Wauters: Er wordt verteld dat Jérôme D’Ambrosio 5 miljoen euro moest meebrengen voor zijn jaar bij Virgin. En dat is dan nog een staartteam. Dus ja, we praten over heel serieuze bedragen. Gelukkig heeft Stoffel één geweldige troef: hij zit in het prestigieuze Young Driverprogramma van McLaren en dat wil echt iets zeggen. Als ze bij McLaren een supersponsor vinden zodat ze zich financieel geen zorgen hoeven te maken, en Stoffel blijft op dit niveau presteren, dan zou het kunnen dat hij binnenkort in een McLaren zit – in een ideaal scenario na één of twee seizoenen bij een kleiner team.
Bij Vier proberen we Stoffel wat in de aandacht te houden, door regelmatig een reportage in de voorbeschouwing van de F1 te steken, en hem af en toe uit te nodigen als praatgast. Zonder dat we daar belang bij hebben, gewoon in de hoop dat een bedrijf er brood in ziet. Het zou fantastisch zijn, weer een Vlaming in de Formule 1.
In het begin was er nogal wat kritiek op je commentaar bij de F1.
Wauters: Kritiek is onvermijdelijk, zeker in tijden van Twitter en internetforums. Tja, ik doe het graag, ik doe het met veel enthousiasme en ik probeer mij goed voor te bereiden. Toegegeven, ik zeg al eens Jean-Eric Vergne wanneer het Daniel Ricciardo moet zijn, maar die twee Toro Rosso’s lijken ook zo verdomd veel op elkaar. Vinden de F1-freaks daarom dat die Wauters er geen kloten van kent? Dat is hun goed recht, ik heb daar totaal geen problemen mee. Maar ik ben niet tegen een klein beetje klasse in de manier waarop je iets zegt, dat is iets anders.
Ik herbekijk nadien altijd de race op de BBC, waar David Coulthard commentaar geeft, met al zijn F1-ervaring. Ik kom tot de conclusie dat ik en mijn sidekick Gert Vermersch weinig missen. Een commentator moet de kijker vooral helpen de koers te lezen, vind ik.
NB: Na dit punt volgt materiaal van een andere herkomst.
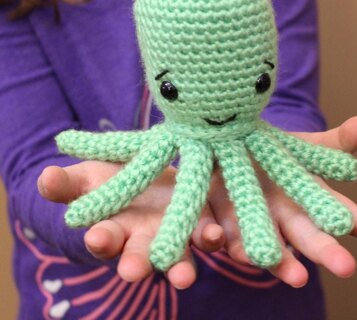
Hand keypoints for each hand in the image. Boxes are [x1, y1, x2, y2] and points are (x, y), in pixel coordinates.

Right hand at [37, 162, 224, 288]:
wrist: (149, 173)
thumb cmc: (110, 180)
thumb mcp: (87, 177)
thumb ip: (67, 182)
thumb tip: (45, 179)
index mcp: (115, 228)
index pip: (105, 239)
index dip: (101, 239)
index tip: (97, 236)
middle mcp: (144, 238)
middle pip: (141, 256)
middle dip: (137, 263)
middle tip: (133, 272)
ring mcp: (174, 233)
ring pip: (178, 255)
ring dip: (181, 266)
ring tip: (183, 277)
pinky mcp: (200, 221)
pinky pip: (207, 233)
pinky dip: (212, 237)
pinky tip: (218, 236)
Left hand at [207, 115, 356, 287]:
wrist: (232, 153)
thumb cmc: (274, 155)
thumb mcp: (303, 147)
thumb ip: (333, 143)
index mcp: (306, 202)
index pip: (341, 214)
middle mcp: (283, 220)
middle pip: (307, 237)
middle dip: (325, 250)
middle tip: (346, 265)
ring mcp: (250, 225)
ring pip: (265, 248)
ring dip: (278, 262)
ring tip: (293, 275)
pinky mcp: (216, 223)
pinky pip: (215, 234)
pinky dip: (215, 238)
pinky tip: (217, 239)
Niet alleen: Vettel rijdt op kop, maar ook waarom rijdt Vettel op kop, en zal hij dat kunnen volhouden? We proberen ons enthousiasme voor de sport over te brengen, zonder overdreven technisch te worden. Ik wil gerust voor de tiende keer zeggen dat DRS voor drag reduction system staat en de kijker daarbij keer op keer eenvoudig uitleggen waarvoor dat dient. Maak ik het dan te simpel? Die discussie doet me denken aan de begindagen van Clouseau. Toen stond er ook een politiek correcte hoek klaar die vond dat zo’n commerciële, gemakkelijke groep niet mocht bestaan en zeker niet zo veel succes mocht hebben. Nu zijn we twintig jaar later en niemand kan nog zeggen dat ons succes gratuit of goedkoop is, of dat we niet hyperprofessioneel werken en de lat voor onszelf zeer hoog leggen.
Trouwens, ik heb in mijn hele leven nog nooit zo veel goede commentaar gekregen op iets wat ik deed als nu in de formule 1. Zelfs niet in de absolute hoogdagen van Clouseau. Waar praten we dan over?